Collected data
══════

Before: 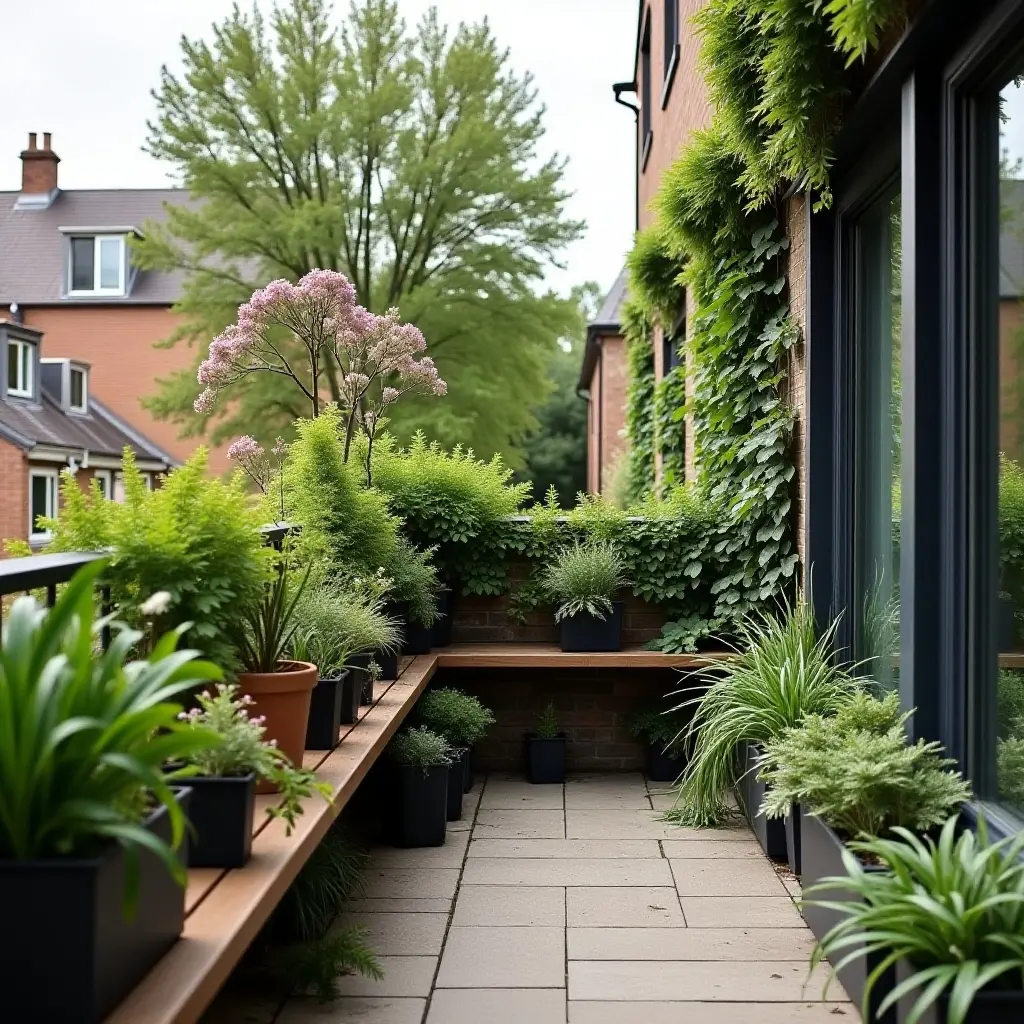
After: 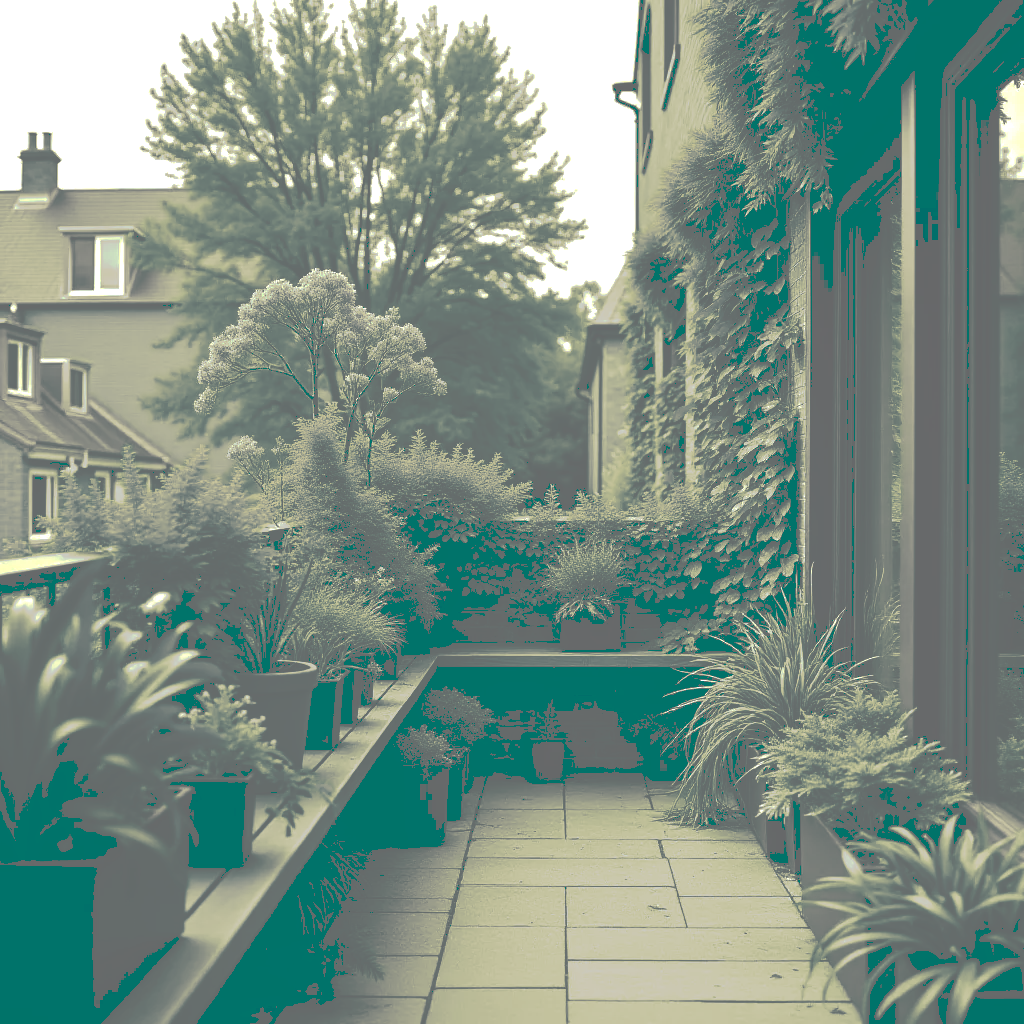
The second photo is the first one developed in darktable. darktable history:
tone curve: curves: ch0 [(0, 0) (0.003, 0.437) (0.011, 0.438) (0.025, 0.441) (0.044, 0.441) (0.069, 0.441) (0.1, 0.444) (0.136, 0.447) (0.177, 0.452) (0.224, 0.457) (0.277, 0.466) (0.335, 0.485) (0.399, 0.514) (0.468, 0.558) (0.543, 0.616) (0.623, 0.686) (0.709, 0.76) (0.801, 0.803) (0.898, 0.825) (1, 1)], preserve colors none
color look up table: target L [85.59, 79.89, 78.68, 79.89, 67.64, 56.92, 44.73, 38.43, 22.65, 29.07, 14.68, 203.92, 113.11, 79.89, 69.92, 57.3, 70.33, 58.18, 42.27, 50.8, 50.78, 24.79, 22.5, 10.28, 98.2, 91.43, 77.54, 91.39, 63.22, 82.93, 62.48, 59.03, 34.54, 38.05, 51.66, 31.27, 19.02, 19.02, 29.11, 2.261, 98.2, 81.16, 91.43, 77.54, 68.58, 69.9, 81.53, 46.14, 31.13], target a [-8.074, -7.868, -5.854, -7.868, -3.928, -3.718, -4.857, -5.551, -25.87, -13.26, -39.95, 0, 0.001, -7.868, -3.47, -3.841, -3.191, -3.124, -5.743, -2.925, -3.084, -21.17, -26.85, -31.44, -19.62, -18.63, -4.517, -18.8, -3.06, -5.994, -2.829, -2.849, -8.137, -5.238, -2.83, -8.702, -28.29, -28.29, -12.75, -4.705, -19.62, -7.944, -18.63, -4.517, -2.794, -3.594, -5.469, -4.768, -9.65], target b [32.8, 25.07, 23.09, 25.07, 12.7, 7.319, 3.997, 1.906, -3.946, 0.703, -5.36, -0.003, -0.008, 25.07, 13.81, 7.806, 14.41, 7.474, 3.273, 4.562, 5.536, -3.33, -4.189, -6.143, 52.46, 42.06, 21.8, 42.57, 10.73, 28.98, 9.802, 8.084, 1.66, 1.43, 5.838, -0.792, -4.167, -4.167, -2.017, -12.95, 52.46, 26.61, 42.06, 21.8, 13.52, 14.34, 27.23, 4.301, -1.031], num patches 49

══════

Please recast the material as a Markdown table with the columns Row and Line, starting at its first line and stopping after the line that contains "tone curve: curves: ch0". Leave out blank lines and the pictures.

| Row | Line |
|---|---|
| 1 | Before:  |
| 2 | After:  |
| 3 | The second photo is the first one developed in darktable. darktable history: |
| 4 | tone curve: curves: ch0 [(0, 0) (0.003, 0.437) (0.011, 0.438) (0.025, 0.441) (0.044, 0.441) (0.069, 0.441) (0.1, 0.444) (0.136, 0.447) (0.177, 0.452) (0.224, 0.457) (0.277, 0.466) (0.335, 0.485) (0.399, 0.514) (0.468, 0.558) (0.543, 0.616) (0.623, 0.686) (0.709, 0.76) (0.801, 0.803) (0.898, 0.825) (1, 1)], preserve colors none |